* [Dataset extract]
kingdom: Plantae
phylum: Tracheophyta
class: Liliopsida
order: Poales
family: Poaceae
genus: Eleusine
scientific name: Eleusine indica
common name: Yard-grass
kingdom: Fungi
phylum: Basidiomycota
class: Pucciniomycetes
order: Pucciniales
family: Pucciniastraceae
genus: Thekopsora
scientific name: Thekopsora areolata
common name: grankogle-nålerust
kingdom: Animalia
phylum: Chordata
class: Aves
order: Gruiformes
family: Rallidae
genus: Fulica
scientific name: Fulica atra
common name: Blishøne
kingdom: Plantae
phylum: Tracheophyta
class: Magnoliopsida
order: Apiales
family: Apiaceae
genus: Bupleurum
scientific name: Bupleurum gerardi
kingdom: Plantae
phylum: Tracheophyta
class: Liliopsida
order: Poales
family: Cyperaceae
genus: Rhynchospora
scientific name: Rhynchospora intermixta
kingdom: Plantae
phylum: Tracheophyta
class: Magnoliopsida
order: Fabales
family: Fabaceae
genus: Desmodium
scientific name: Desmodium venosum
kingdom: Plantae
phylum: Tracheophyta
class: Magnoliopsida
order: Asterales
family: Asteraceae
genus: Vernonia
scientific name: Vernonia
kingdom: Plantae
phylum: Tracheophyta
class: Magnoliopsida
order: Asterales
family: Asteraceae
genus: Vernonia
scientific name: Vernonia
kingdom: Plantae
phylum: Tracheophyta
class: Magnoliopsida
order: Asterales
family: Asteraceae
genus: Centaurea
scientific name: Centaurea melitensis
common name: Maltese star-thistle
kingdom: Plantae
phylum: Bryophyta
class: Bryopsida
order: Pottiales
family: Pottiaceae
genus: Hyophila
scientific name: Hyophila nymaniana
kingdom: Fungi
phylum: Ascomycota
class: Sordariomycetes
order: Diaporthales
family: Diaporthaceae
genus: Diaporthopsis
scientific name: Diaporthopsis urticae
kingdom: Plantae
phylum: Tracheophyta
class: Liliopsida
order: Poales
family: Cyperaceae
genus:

* [Task description] Convert the material above, from its first line through the line with "genus: Bupleurum", into a Markdown table with two columns, Row and Line. Number each row and leave out blank lines.

* [Task answer]
| Row | Line |
|---|---|
| 1 | kingdom: Plantae |
| 2 | phylum: Tracheophyta |
| 3 | class: Liliopsida |
| 4 | order: Poales |
| 5 | family: Poaceae |
| 6 | genus: Eleusine |
| 7 | scientific name: Eleusine indica |
| 8 | common name: Yard-grass |
| 9 | kingdom: Fungi |
| 10 | phylum: Basidiomycota |
| 11 | class: Pucciniomycetes |
| 12 | order: Pucciniales |
| 13 | family: Pucciniastraceae |
| 14 | genus: Thekopsora |
| 15 | scientific name: Thekopsora areolata |
| 16 | common name: grankogle-nålerust |
| 17 | kingdom: Animalia |
| 18 | phylum: Chordata |
| 19 | class: Aves |
| 20 | order: Gruiformes |
| 21 | family: Rallidae |
| 22 | genus: Fulica |
| 23 | scientific name: Fulica atra |
| 24 | common name: Blishøne |
| 25 | kingdom: Plantae |
| 26 | phylum: Tracheophyta |
| 27 | class: Magnoliopsida |
| 28 | order: Apiales |
| 29 | family: Apiaceae |
| 30 | genus: Bupleurum |